According to Wardrop's equilibrium condition, the link volumes are determined explicitly.
Specifically, in equilibrium, the following conditions apply to each OD pair:
-
All routes used have the same travel time.
-
Travel time on unused routes is equal to or greater than travel time on used routes.
On the other hand, the path volumes are not necessarily unique.
Image 88: Example for the proportionality with balanced link volumes
Zones 1 and 2 are connected to node A, the zones 3 and 4 are connected to node B. A and B are connected by the two links x and y, which have the same VDF. Demand is 500 trips each from 1 to 3 and from 1 to 4. The image shows the resulting link volumes in the balanced state. But the link volumes can result from the various route volumes overlaying on the links. Three of them are listed in the table:
|
Volume |
Variant 1 |
Variant 2 |
Variant 3 |
|
1 - x - 3 |
200 |
500 |
250 |
|
1 - y - 3 |
300 |
0 |
250 |
|
1 - x - 4 |
300 |
0 |
250 |
|
1 - y - 4 |
200 |
500 |
250 |
Concerning the impedance balance, all variants are equivalent, though variant 3 has the advantage that the route distribution at node A is proportional for the relations to zones 3 and 4. Since the links x and y have the same impedance, there is no reason to believe that road users with destination zone 3 at node A should split between the two links in a different proportion than those with destination zone 4.
While equilibrium procedures can typically arbitrarily generate any of the infinite numbers of path volume variants, assignment procedures that satisfy the requirements of proportionality always load the paths as in variant 3, i.e., with the same proportions.
In general, the conditions for proportionality are met when demand is equally shared across alternative segments of equal impedance, independently of the origin or destination zone as well as their transportation system.
This is illustrated by the extended example in Image 89, now with 500 trips each between zones 2 and 3, and 2 and 4. Again, the image shows balanced link volumes.
Image 89: Extended example for the proportionality with balanced link volumes
Even though the route distributions to the paths within an origin zone show consistent shares, this does not apply to the paths of different origin zones.

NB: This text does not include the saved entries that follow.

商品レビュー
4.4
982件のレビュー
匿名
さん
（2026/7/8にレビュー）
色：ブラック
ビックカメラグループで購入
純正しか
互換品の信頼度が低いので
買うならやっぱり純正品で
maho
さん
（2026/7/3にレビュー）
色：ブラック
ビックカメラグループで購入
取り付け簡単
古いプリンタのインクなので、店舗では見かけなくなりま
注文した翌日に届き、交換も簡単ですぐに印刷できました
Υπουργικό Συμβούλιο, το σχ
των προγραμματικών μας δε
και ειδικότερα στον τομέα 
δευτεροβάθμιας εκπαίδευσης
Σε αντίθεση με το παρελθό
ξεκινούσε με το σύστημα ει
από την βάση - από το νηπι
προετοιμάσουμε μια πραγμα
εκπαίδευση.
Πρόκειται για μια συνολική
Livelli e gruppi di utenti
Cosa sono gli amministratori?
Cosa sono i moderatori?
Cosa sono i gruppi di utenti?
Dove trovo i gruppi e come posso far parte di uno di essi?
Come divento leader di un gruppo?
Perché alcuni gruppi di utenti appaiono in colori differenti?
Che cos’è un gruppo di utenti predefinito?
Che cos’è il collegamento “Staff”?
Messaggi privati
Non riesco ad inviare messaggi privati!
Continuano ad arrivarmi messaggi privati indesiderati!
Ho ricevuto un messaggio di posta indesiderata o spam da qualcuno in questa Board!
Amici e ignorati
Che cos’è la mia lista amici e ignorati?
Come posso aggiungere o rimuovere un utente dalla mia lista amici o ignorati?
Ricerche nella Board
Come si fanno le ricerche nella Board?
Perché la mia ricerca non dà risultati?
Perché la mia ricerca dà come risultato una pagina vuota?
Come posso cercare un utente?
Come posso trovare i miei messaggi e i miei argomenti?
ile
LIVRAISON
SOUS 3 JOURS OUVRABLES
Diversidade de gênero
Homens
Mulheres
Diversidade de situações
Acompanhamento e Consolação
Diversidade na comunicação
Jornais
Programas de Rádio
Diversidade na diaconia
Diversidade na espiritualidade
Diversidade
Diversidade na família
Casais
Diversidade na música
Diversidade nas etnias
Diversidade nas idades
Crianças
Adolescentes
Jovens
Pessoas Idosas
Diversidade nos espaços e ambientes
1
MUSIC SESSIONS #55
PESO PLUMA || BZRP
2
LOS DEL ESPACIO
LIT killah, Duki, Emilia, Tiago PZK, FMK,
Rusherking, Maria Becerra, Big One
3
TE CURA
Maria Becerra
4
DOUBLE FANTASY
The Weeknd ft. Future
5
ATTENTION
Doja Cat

Again various volume variants can be generated:
|
Volume |
Variant 1 |
Variant 2 |
Variant 3 |
|
1 - x - 3 |
200 |
500 |
250 |
|
1 - y - 3 |
300 |
0 |
250 |
|
1 - x - 4 |
200 |
500 |
250 |
|
1 - y - 4 |
300 |
0 |
250 |
|
2 - x - 3 |
300 |
0 |
250 |
|
2 - y - 3 |
200 |
500 |
250 |
|
2 - x - 4 |
300 |
0 |
250 |
|
2 - y - 4 |
200 |
500 |
250 |
For the same reason as above, variant 3 is the preferable variant, since there is no need for unequal loading of the routes.
Proportionality is supported in Visum in the following assignment procedures:
-
Bi-conjugate Frank-Wolfe (BFW) by default
-
LUCE optional
The option for LUCE can be selected in the procedure parameters since with this method the determination of alternative segments and the optimization of the route distribution requires additional computing time to a significant extent. For reliable detection of whether a pair of alternative segments is in equilibrium, the assignment itself should have been completed with a gap of 10-6 or better. In this case, the optimization of the route distribution will additionally take another 20% - 50% of the run time of LUCE.
The optimization of the route distribution is highly recommended if route volumes shall be analyzed or used in further computations. This applies to the following operations:
- Matrix estimation though TFlowFuzzy
- Flow bundles (especially flow matrix analyses)
- Blocking back model
But if primarily link-related assignment results are required (volumes, travel times), then optimization is not required, since this would not improve the given results.